[Updated below.] Today's final panel at PSA featured the heads of R&D at two of the industry's smaller Big Pharma, Tom Koestler, PhD, EVP and president of Schering Plough Research Institute and Elliott Sigal, MD, PhD, EVP, CSO, and president of R&D at Bristol-Myers Squibb Co.
Sigal suggested the industry's challenges in R&D would be best met by a best-of-both-worlds solution: "Some people in large pharma say, 'I want to be a biotech company', but that's not necessarily a good idea. You need to pick the best of pharma and the best of biotech and move on to a next-generation model," he said. Big biotech, like Amgen and Genentech, similarly need to adopt small-molecule strategies to thrive in the longer term, he noted.

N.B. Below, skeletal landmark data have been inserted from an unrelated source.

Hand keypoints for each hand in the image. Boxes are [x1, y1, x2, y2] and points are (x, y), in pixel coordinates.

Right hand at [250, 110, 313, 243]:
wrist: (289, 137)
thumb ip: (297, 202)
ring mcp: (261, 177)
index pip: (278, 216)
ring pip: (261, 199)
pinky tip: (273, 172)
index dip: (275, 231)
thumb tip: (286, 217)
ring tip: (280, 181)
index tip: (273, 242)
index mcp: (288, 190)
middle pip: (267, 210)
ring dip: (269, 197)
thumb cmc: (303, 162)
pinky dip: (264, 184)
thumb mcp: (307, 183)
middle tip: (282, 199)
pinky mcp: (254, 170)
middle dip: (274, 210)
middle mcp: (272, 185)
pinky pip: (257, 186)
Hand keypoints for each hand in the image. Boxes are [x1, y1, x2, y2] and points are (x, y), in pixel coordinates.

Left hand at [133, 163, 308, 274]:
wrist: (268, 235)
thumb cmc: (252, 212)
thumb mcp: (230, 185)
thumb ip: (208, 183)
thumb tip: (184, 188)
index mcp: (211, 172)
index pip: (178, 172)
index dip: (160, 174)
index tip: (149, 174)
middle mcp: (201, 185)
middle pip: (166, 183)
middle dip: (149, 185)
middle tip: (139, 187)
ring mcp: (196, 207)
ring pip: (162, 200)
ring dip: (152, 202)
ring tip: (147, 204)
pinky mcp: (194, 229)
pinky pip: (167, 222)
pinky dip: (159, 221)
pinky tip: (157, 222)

BMS has employed this very strategy, embracing biotech risk hedging strategies in its blockbuster deals with Pfizer and AstraZeneca this year (we wrote about those deals here and here). Tom Koestler noted that Schering-Plough has maintained a handful of joint venture agreements to spread risk--notably that company's cardiovascular partnership with Merck, an asthma and COPD deal with Novartis, and its large-molecule JV with Johnson & Johnson (think Remicade).
So what's it take to embrace this hybrid model? A realization that complete vertical integration is not only not necessary, but perhaps detrimental. Co-development and co-commercialization deals, targeted approaches to geography and customers, streamlining manufacturing, and innovative sales and marketing approaches are all part of the model, according to Sigal. If you've got enough opportunities, why not de-risk the portfolio in high risk or expensive areas like metabolic disease?
"We need a new business model, an evolving business model, and R&D needs to evolve in that direction," Sigal said. "You're never too big that you can't benefit from a good collaboration."